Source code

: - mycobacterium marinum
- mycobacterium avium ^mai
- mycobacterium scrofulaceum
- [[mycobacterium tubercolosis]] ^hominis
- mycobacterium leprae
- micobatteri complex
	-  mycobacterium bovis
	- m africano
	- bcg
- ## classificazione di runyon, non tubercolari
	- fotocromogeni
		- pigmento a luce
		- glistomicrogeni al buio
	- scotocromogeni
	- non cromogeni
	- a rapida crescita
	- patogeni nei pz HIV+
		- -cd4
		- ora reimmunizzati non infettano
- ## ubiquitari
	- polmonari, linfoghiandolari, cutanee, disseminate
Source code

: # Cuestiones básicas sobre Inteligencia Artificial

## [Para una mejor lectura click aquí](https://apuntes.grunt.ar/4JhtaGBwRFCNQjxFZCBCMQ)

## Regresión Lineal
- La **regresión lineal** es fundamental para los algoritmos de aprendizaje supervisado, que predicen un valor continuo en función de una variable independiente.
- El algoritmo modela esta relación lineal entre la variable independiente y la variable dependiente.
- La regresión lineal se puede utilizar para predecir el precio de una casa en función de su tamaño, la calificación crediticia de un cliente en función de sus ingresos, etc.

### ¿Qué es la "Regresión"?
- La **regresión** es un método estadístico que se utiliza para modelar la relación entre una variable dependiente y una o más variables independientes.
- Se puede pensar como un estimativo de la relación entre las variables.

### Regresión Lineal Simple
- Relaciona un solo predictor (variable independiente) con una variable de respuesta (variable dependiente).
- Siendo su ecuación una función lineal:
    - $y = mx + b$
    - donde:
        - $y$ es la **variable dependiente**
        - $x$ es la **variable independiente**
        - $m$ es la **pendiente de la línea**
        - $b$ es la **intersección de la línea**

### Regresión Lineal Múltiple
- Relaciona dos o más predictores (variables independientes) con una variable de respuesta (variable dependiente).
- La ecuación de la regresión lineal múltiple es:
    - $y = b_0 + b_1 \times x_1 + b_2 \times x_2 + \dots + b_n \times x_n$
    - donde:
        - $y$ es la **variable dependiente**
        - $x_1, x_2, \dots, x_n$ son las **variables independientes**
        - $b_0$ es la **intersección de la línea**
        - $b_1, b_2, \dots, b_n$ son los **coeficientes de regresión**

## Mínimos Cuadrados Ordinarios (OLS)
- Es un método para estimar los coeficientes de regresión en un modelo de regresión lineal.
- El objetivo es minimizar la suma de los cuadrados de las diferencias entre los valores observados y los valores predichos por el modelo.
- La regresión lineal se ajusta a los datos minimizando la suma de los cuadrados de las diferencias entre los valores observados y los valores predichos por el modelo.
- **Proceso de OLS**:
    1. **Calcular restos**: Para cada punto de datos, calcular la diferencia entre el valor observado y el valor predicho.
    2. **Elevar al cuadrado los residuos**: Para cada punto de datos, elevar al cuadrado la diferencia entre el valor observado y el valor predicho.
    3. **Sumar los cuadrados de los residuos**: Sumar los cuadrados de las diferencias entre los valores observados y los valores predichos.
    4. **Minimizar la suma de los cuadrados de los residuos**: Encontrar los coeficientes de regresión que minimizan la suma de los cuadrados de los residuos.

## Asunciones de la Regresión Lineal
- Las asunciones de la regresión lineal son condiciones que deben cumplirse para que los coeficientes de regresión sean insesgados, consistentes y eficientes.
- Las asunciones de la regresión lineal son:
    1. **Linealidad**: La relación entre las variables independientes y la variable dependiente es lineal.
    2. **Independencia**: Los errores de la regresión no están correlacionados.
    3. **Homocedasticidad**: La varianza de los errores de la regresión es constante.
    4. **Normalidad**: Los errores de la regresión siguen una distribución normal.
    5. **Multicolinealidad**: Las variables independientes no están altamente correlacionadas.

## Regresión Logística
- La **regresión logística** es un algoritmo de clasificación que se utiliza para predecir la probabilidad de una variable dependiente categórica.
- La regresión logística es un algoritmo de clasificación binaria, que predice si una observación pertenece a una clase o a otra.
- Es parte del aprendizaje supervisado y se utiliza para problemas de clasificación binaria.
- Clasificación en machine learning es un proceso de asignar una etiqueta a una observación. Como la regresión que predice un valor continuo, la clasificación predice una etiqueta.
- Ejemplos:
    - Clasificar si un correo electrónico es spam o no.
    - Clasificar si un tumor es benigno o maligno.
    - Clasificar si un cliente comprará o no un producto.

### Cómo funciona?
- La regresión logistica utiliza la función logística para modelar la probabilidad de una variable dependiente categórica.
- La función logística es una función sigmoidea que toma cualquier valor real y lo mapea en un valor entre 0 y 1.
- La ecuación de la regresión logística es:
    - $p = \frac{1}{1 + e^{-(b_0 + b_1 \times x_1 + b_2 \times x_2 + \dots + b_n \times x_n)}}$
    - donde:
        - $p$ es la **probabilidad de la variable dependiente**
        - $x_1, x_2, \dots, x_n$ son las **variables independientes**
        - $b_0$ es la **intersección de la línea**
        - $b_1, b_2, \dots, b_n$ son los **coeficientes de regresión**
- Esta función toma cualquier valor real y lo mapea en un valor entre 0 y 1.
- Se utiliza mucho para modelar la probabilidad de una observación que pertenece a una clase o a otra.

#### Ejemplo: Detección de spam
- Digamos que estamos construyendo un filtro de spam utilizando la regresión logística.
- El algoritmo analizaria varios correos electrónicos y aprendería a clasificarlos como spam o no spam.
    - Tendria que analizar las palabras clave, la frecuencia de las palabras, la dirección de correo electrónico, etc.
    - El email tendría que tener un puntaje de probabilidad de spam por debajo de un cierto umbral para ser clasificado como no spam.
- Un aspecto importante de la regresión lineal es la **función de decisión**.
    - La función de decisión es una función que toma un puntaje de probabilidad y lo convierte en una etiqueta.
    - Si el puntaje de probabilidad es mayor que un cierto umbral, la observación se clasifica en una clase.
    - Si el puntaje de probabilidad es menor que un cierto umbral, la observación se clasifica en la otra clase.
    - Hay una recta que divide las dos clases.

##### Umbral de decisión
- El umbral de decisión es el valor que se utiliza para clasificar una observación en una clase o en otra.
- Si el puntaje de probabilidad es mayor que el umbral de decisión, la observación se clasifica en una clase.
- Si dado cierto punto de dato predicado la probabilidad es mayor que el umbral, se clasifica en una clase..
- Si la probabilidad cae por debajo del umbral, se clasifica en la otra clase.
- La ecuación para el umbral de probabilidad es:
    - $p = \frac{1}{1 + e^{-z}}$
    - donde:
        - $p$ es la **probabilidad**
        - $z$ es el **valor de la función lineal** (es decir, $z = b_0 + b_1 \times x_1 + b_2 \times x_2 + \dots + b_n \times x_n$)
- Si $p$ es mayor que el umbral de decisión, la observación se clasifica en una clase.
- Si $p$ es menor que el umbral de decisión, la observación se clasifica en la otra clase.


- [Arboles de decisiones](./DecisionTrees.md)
────────────────────
Instructions to follow:
Transcribe all of the data above, keeping each line exactly as it stands.

Output for this exercise:
Source code

: - mycobacterium marinum
- mycobacterium avium ^mai
- mycobacterium scrofulaceum
- [[mycobacterium tubercolosis]] ^hominis
- mycobacterium leprae
- micobatteri complex
	-  mycobacterium bovis
	- m africano
	- bcg
- ## classificazione di runyon, non tubercolari
	- fotocromogeni
		- pigmento a luce
		- glistomicrogeni al buio
	- scotocromogeni
	- non cromogeni
	- a rapida crescita
	- patogeni nei pz HIV+
		- -cd4
		- ora reimmunizzati non infettano
- ## ubiquitari
	- polmonari, linfoghiandolari, cutanee, disseminate
Source code

: # Cuestiones básicas sobre Inteligencia Artificial

## [Para una mejor lectura click aquí](https://apuntes.grunt.ar/4JhtaGBwRFCNQjxFZCBCMQ)

## Regresión Lineal
- La **regresión lineal** es fundamental para los algoritmos de aprendizaje supervisado, que predicen un valor continuo en función de una variable independiente.
- El algoritmo modela esta relación lineal entre la variable independiente y la variable dependiente.
- La regresión lineal se puede utilizar para predecir el precio de una casa en función de su tamaño, la calificación crediticia de un cliente en función de sus ingresos, etc.

### ¿Qué es la "Regresión"?
- La **regresión** es un método estadístico que se utiliza para modelar la relación entre una variable dependiente y una o más variables independientes.
- Se puede pensar como un estimativo de la relación entre las variables.

### Regresión Lineal Simple
- Relaciona un solo predictor (variable independiente) con una variable de respuesta (variable dependiente).
- Siendo su ecuación una función lineal:
    - $y = mx + b$
    - donde:
        - $y$ es la **variable dependiente**
        - $x$ es la **variable independiente**
        - $m$ es la **pendiente de la línea**
        - $b$ es la **intersección de la línea**

### Regresión Lineal Múltiple
- Relaciona dos o más predictores (variables independientes) con una variable de respuesta (variable dependiente).
- La ecuación de la regresión lineal múltiple es:
    - $y = b_0 + b_1 \times x_1 + b_2 \times x_2 + \dots + b_n \times x_n$
    - donde:
        - $y$ es la **variable dependiente**
        - $x_1, x_2, \dots, x_n$ son las **variables independientes**
        - $b_0$ es la **intersección de la línea**
        - $b_1, b_2, \dots, b_n$ son los **coeficientes de regresión**

## Mínimos Cuadrados Ordinarios (OLS)
- Es un método para estimar los coeficientes de regresión en un modelo de regresión lineal.
- El objetivo es minimizar la suma de los cuadrados de las diferencias entre los valores observados y los valores predichos por el modelo.
- La regresión lineal se ajusta a los datos minimizando la suma de los cuadrados de las diferencias entre los valores observados y los valores predichos por el modelo.
- **Proceso de OLS**:
    1. **Calcular restos**: Para cada punto de datos, calcular la diferencia entre el valor observado y el valor predicho.
    2. **Elevar al cuadrado los residuos**: Para cada punto de datos, elevar al cuadrado la diferencia entre el valor observado y el valor predicho.
    3. **Sumar los cuadrados de los residuos**: Sumar los cuadrados de las diferencias entre los valores observados y los valores predichos.
    4. **Minimizar la suma de los cuadrados de los residuos**: Encontrar los coeficientes de regresión que minimizan la suma de los cuadrados de los residuos.

## Asunciones de la Regresión Lineal
- Las asunciones de la regresión lineal son condiciones que deben cumplirse para que los coeficientes de regresión sean insesgados, consistentes y eficientes.
- Las asunciones de la regresión lineal son:
    1. **Linealidad**: La relación entre las variables independientes y la variable dependiente es lineal.
    2. **Independencia**: Los errores de la regresión no están correlacionados.
    3. **Homocedasticidad**: La varianza de los errores de la regresión es constante.
    4. **Normalidad**: Los errores de la regresión siguen una distribución normal.
    5. **Multicolinealidad**: Las variables independientes no están altamente correlacionadas.

## Regresión Logística
- La **regresión logística** es un algoritmo de clasificación que se utiliza para predecir la probabilidad de una variable dependiente categórica.
- La regresión logística es un algoritmo de clasificación binaria, que predice si una observación pertenece a una clase o a otra.
- Es parte del aprendizaje supervisado y se utiliza para problemas de clasificación binaria.
- Clasificación en machine learning es un proceso de asignar una etiqueta a una observación. Como la regresión que predice un valor continuo, la clasificación predice una etiqueta.
- Ejemplos:
    - Clasificar si un correo electrónico es spam o no.
    - Clasificar si un tumor es benigno o maligno.
    - Clasificar si un cliente comprará o no un producto.

### Cómo funciona?
- La regresión logistica utiliza la función logística para modelar la probabilidad de una variable dependiente categórica.
- La función logística es una función sigmoidea que toma cualquier valor real y lo mapea en un valor entre 0 y 1.
- La ecuación de la regresión logística es:
    - $p = \frac{1}{1 + e^{-(b_0 + b_1 \times x_1 + b_2 \times x_2 + \dots + b_n \times x_n)}}$
    - donde:
        - $p$ es la **probabilidad de la variable dependiente**
        - $x_1, x_2, \dots, x_n$ son las **variables independientes**
        - $b_0$ es la **intersección de la línea**
        - $b_1, b_2, \dots, b_n$ son los **coeficientes de regresión**
- Esta función toma cualquier valor real y lo mapea en un valor entre 0 y 1.
- Se utiliza mucho para modelar la probabilidad de una observación que pertenece a una clase o a otra.

#### Ejemplo: Detección de spam
- Digamos que estamos construyendo un filtro de spam utilizando la regresión logística.
- El algoritmo analizaria varios correos electrónicos y aprendería a clasificarlos como spam o no spam.
    - Tendria que analizar las palabras clave, la frecuencia de las palabras, la dirección de correo electrónico, etc.
    - El email tendría que tener un puntaje de probabilidad de spam por debajo de un cierto umbral para ser clasificado como no spam.
- Un aspecto importante de la regresión lineal es la **función de decisión**.
    - La función de decisión es una función que toma un puntaje de probabilidad y lo convierte en una etiqueta.
    - Si el puntaje de probabilidad es mayor que un cierto umbral, la observación se clasifica en una clase.
    - Si el puntaje de probabilidad es menor que un cierto umbral, la observación se clasifica en la otra clase.
    - Hay una recta que divide las dos clases.

##### Umbral de decisión
- El umbral de decisión es el valor que se utiliza para clasificar una observación en una clase o en otra.
- Si el puntaje de probabilidad es mayor que el umbral de decisión, la observación se clasifica en una clase.
- Si dado cierto punto de dato predicado la probabilidad es mayor que el umbral, se clasifica en una clase..
- Si la probabilidad cae por debajo del umbral, se clasifica en la otra clase.
- La ecuación para el umbral de probabilidad es:
    - $p = \frac{1}{1 + e^{-z}}$
    - donde:
        - $p$ es la **probabilidad**
        - $z$ es el **valor de la función lineal** (es decir, $z = b_0 + b_1 \times x_1 + b_2 \times x_2 + \dots + b_n \times x_n$)
- Si $p$ es mayor que el umbral de decisión, la observación se clasifica en una clase.
- Si $p$ es menor que el umbral de decisión, la observación se clasifica en la otra clase.


- [Arboles de decisiones](./DecisionTrees.md)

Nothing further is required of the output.